Quick, off the top of your head, name all the well-made movies you can think of about the real lives of young lesbians. Okay, now name all the well-made movies about the real lives of young black lesbians. Now go lift a car off the ground with one hand while reciting the alphabet backwards, because they're equally difficult tasks.
That's the challenge facing Pariah, a semi-autobiographical drama from filmmaker Dee Rees. When there aren't many players on the field, the spectators want those players to muscle in, take the ball and run. They might not be interested in the gentle, emerging-butterfly analogy Rees decides to rest on top of her troubled teen's journey. And that would be their loss, because while Pariah is as quiet and sensitive as its teenage poet Alike (Adepero Oduye), it's never phony, simple or trite.
Alike lives with her younger sister, her cop father and her difficult, religious mother. She wears pretty, girly clothes to school and changes into tougher, more aggressive gear along the way, adjusting herself to be more like the crew of butch young lesbians she's begun hanging out with. It's typical teenage identity experimentation, and the experiment is proving successful with everyone except her family. And what's most successful about Rees's approach is that family battles are only one part of the story, not the main event. Alike has more going on than simple persecution and she's determined not to let anyone get in her way.
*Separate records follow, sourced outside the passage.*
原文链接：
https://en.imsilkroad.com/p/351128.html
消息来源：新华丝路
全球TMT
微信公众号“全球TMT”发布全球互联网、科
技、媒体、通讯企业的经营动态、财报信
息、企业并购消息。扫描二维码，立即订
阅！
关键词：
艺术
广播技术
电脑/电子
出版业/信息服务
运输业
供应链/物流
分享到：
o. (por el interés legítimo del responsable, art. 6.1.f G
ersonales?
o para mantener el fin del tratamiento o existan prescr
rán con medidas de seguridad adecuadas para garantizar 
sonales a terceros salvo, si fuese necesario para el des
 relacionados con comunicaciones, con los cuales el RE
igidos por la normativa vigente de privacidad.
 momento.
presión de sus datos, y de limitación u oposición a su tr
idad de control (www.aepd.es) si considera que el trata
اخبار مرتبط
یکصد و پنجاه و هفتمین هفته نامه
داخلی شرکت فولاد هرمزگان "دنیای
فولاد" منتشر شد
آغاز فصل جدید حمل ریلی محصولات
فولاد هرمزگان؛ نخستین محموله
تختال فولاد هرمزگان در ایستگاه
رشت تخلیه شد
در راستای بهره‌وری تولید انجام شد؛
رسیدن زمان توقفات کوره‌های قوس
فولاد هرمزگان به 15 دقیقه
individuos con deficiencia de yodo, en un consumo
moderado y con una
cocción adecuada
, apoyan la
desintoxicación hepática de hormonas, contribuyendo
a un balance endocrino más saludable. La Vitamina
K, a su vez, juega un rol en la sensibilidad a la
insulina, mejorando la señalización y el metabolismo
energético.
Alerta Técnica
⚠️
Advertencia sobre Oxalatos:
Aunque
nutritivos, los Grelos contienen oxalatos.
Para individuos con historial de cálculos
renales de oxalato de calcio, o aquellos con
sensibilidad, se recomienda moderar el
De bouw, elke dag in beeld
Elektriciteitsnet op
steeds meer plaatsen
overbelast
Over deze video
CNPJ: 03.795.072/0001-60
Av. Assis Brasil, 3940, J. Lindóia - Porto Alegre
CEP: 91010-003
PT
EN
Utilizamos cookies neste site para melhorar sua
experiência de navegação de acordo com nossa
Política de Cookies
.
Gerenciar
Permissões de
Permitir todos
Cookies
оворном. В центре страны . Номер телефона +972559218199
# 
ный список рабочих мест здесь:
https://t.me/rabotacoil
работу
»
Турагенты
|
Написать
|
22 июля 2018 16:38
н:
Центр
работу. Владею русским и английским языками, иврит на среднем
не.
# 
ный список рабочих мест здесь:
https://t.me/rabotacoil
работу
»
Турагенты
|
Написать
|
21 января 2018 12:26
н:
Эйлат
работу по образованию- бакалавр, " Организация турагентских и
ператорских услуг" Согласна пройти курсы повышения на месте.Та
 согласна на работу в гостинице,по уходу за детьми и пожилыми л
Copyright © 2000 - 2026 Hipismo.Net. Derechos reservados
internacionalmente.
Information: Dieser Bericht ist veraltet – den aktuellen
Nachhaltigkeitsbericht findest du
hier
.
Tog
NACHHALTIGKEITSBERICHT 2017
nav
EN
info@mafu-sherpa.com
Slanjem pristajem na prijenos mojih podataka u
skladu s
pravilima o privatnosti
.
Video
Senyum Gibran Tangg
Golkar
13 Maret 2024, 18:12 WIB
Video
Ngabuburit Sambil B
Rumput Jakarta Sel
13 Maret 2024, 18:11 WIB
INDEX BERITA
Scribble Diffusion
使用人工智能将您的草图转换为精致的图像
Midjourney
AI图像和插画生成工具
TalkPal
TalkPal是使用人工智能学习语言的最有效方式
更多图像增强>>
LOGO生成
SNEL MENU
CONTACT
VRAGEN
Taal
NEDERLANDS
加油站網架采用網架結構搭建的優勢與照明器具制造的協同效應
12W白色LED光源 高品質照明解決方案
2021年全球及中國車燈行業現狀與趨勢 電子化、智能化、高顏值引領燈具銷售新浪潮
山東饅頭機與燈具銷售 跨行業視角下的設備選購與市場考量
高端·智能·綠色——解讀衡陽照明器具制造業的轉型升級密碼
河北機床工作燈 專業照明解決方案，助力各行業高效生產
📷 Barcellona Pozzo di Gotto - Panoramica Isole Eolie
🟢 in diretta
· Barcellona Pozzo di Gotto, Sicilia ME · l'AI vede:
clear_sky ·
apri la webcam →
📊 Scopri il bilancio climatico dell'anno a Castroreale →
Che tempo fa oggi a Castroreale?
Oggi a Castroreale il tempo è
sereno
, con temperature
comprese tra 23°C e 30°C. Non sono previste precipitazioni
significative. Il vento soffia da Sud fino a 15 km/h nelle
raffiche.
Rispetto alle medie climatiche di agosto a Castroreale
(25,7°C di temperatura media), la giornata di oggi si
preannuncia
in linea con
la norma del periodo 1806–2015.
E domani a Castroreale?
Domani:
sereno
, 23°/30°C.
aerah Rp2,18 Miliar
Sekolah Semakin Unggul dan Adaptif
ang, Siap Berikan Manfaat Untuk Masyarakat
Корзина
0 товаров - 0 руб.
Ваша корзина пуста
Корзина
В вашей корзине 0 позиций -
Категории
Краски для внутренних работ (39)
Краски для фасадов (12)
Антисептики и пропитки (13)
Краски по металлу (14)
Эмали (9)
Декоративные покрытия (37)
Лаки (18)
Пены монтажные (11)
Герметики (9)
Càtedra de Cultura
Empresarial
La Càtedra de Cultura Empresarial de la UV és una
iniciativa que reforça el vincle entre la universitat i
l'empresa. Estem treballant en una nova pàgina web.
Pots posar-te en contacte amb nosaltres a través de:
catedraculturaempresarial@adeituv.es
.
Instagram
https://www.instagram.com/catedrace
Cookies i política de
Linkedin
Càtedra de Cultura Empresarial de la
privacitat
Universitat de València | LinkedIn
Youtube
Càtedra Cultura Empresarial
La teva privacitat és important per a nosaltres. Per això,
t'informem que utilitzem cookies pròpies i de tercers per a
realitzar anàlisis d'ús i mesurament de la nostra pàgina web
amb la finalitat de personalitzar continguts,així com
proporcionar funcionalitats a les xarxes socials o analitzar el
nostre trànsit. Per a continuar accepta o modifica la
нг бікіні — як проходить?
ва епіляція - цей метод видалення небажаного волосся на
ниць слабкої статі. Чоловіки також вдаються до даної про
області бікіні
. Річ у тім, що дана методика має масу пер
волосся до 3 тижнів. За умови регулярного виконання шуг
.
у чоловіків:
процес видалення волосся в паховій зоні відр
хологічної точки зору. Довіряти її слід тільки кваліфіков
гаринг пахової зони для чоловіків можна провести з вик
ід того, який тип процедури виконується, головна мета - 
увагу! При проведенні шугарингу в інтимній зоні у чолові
If you're a regular viewer of indie films, and especially gay-themed indie films, then this kind of clear-eyed emotional significance is something you've seen other movies aim for. And you've also been annoyed by seemingly endless ways they find fail at it. But here, the stripped down approach maintains a level of restraint that will win you over even if you know you've walked down this block before.
Most importantly, you'll be introduced to Adepero Oduye. Fans of the FX series Louie have already seen her. It was in the episode where Louis C.K. is sexually assaulted by his dentist and meets Osama Bin Laden in a drug dream. In the second half of the show, he haplessly flirts with a beautiful African-American grocery store clerk played by Oduye. He follows her home on the subway and goes for broke trying to get her to give him the time of day. She shuts him down mercilessly. Besides a few short films, that's Oduye's resume, a memorable guest spot on TV's coolest un-sitcom and now a tough, vulnerable performance in movie that's probably going to become a personal talisman for young lesbians of this moment in the same way that films like Show Me Love and Beautiful Thing found their own appreciative audiences in the 1990s, a kind of how-to guide to getting by. Not a bad way to kick-start a career.